■ **Data segment**
========================================================================

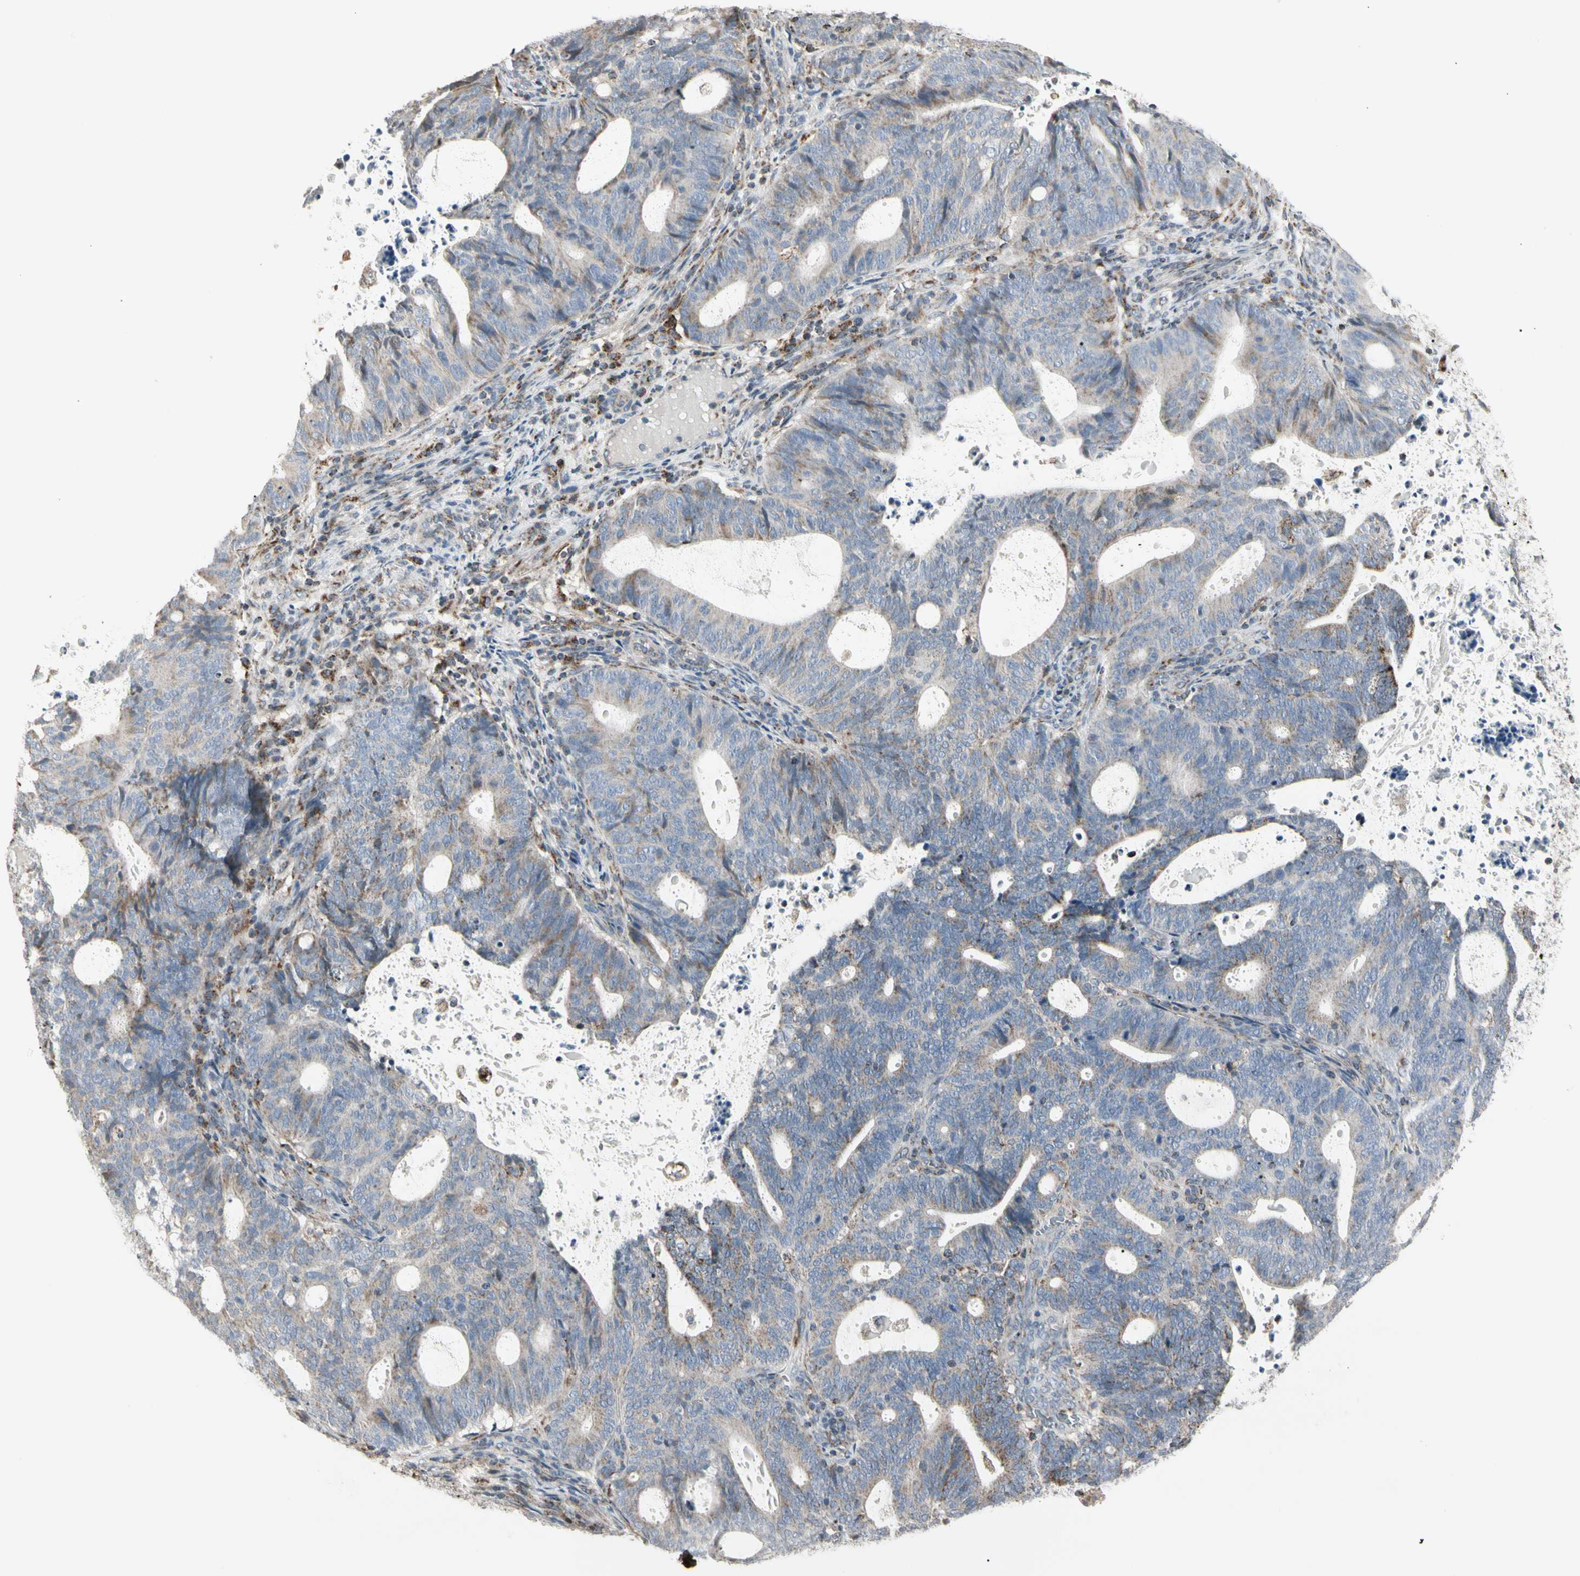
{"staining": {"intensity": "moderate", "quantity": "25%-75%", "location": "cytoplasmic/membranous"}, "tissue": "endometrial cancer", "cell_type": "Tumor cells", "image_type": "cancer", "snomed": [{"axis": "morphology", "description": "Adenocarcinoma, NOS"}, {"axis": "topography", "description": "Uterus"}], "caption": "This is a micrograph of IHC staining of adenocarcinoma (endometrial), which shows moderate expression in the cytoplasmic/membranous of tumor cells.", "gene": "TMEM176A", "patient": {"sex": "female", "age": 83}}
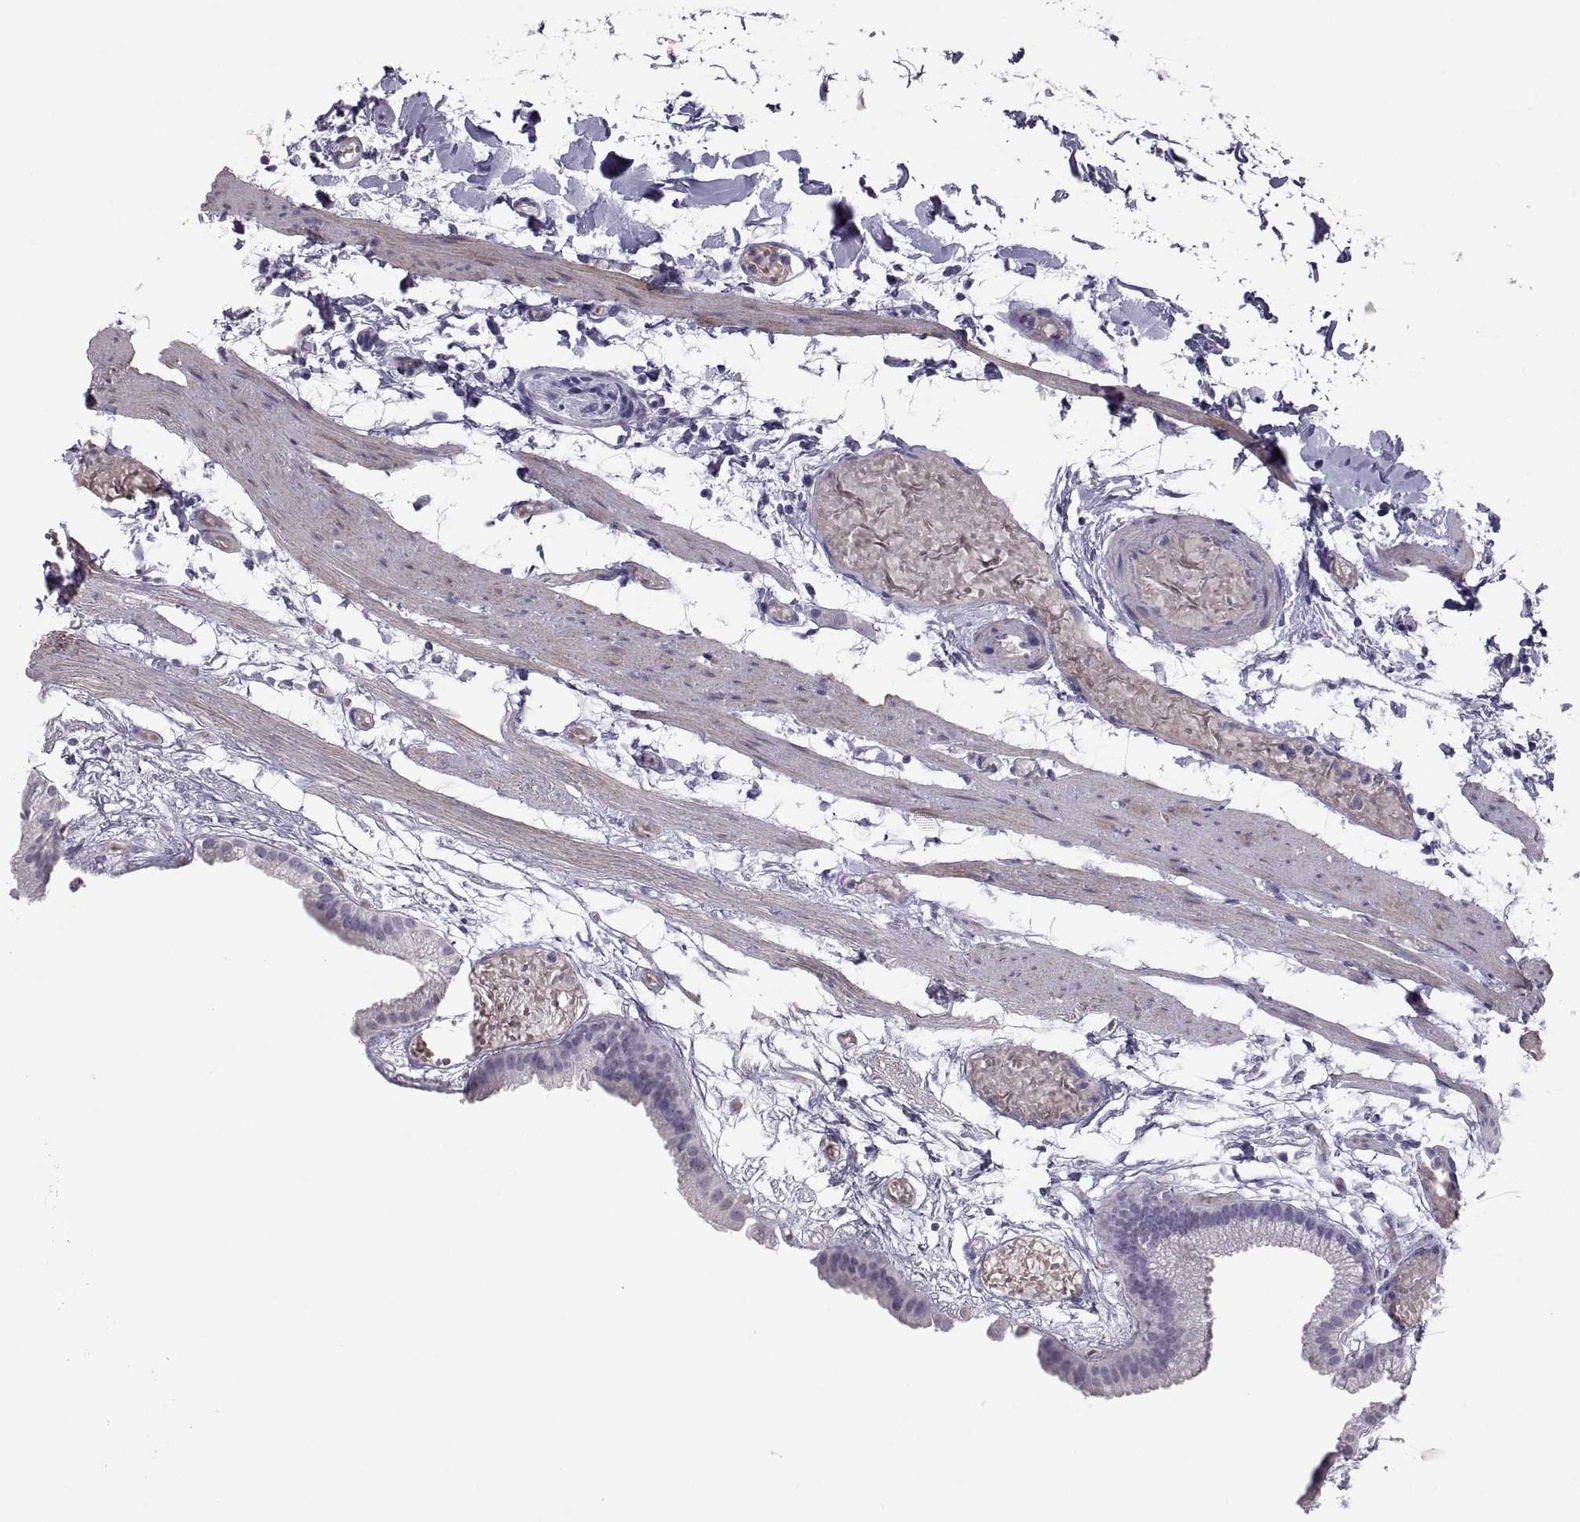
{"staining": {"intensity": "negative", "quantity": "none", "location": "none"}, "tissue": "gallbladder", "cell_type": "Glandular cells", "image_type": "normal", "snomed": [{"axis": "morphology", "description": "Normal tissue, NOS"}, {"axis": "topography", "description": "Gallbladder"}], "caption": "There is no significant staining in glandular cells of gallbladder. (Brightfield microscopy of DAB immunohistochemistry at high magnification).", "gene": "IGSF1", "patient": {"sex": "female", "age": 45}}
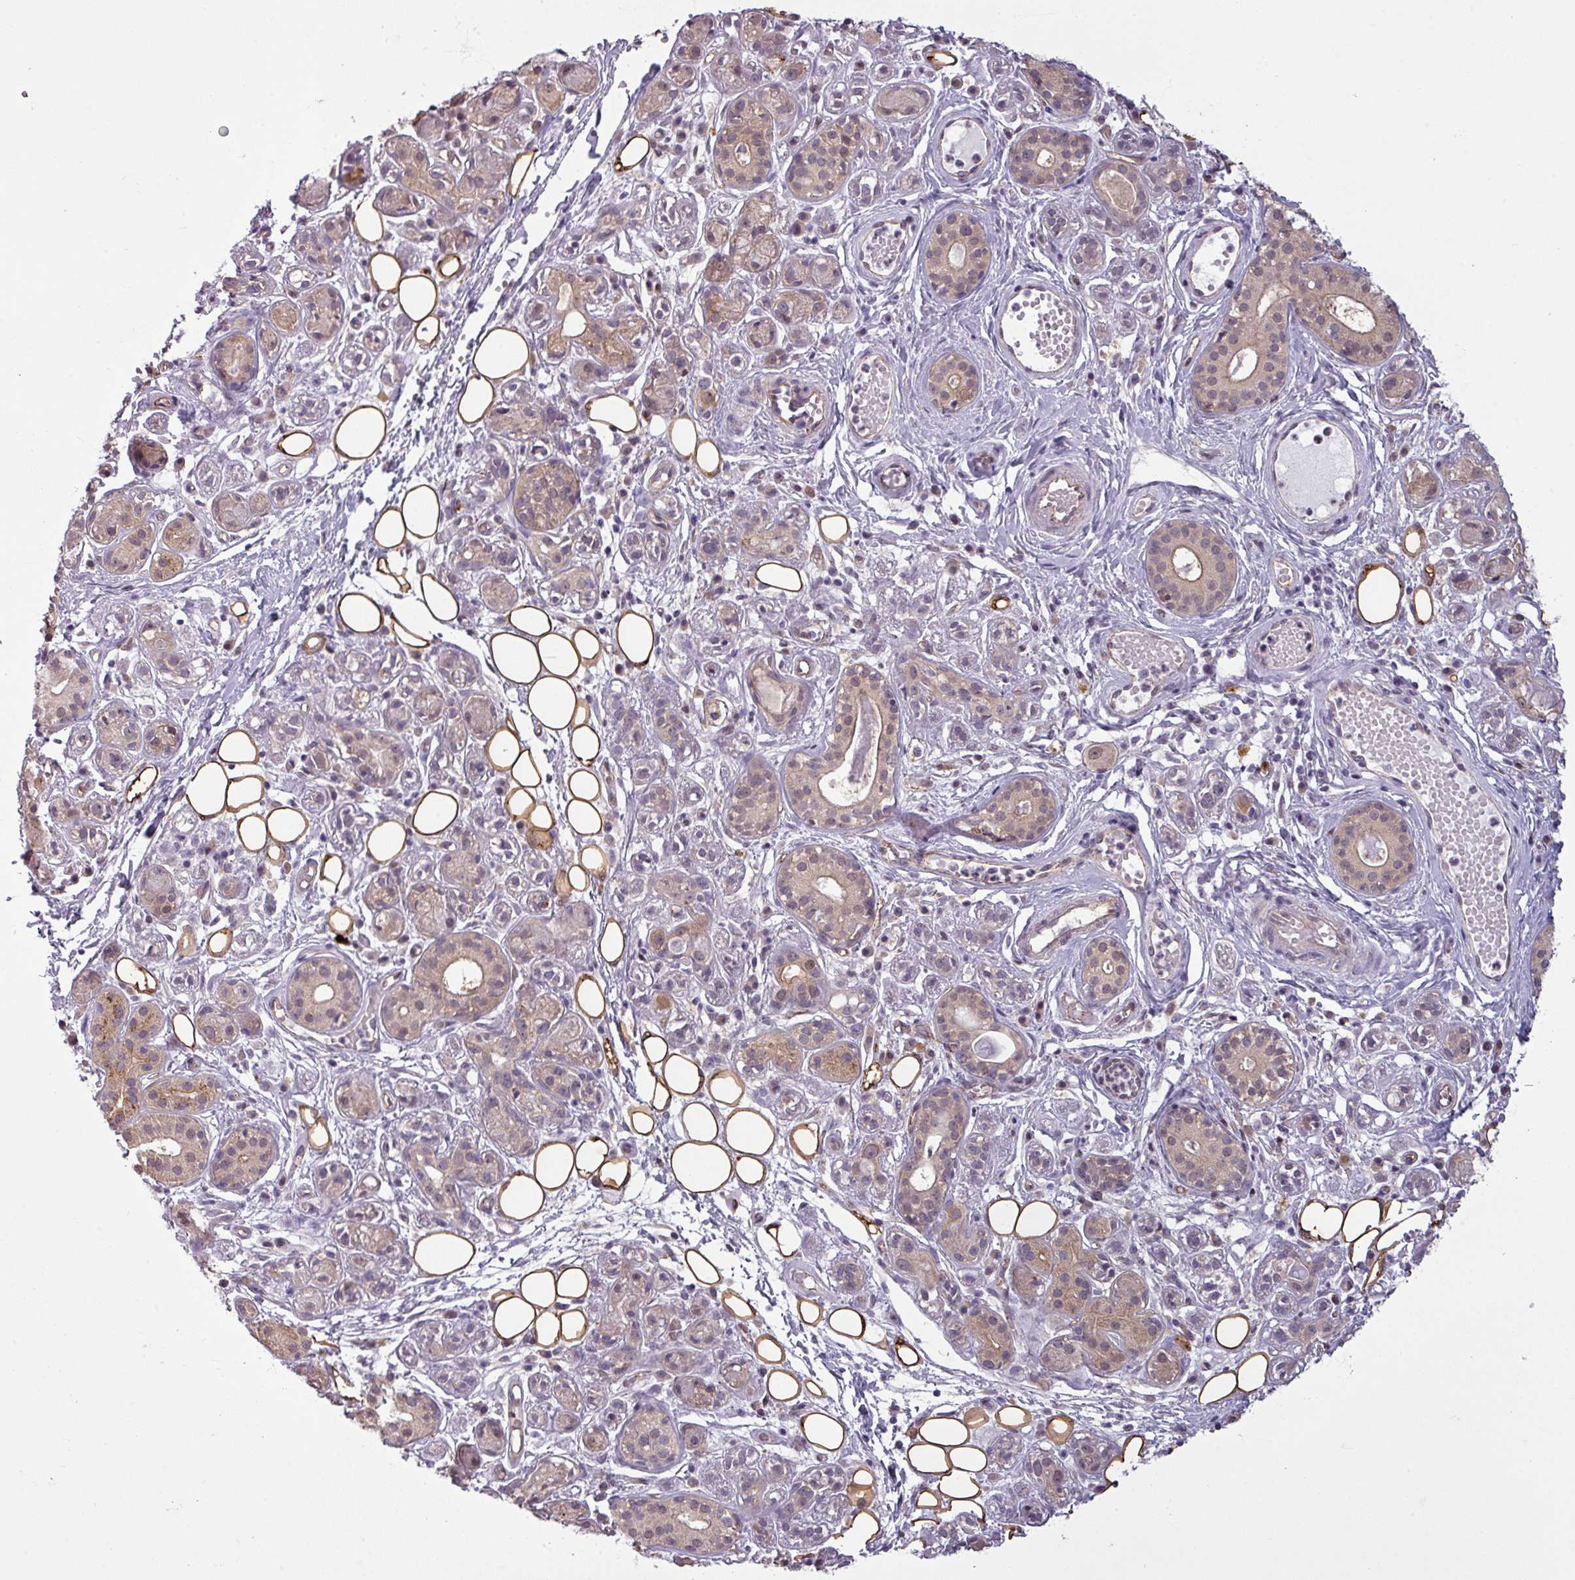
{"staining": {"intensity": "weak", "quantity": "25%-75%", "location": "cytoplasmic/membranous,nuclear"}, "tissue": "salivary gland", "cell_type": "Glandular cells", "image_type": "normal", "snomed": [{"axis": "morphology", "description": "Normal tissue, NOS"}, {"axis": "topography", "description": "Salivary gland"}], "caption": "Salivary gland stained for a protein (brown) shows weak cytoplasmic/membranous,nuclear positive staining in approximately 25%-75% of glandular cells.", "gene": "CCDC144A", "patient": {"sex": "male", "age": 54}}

========================================================================

■ **Work to complete**
From the listing above, return every line that contains the word "Normal".

■ **Exercise answer**
{"staining": {"intensity": "negative", "quantity": "none", "location": "none"}, "tissue": "gallbladder", "cell_type": "Glandular cells", "image_type": "normal", "snomed": [{"axis": "morphology", "description": "Normal tissue, NOS"}, {"axis": "topography", "description": "Gallbladder"}], "caption": "There is no significant staining in glandular cells of gallbladder. (Brightfield microscopy of DAB immunohistochemistry at high magnification).", "gene": "IGSF1", "patient": {"sex": "female", "age": 45}}
{"staining": {"intensity": "weak", "quantity": "25%-75%", "location": "cytoplasmic/membranous,nuclear"}, "tissue": "salivary gland", "cell_type": "Glandular cells", "image_type": "normal", "snomed": [{"axis": "morphology", "description": "Normal tissue, NOS"}, {"axis": "topography", "description": "Salivary gland"}], "caption": "Salivary gland stained for a protein (brown) shows weak cytoplasmic/membranous,nuclear positive staining in approximately 25%-75% of glandular cells.", "gene": "CCDC144A", "patient": {"sex": "male", "age": 54}}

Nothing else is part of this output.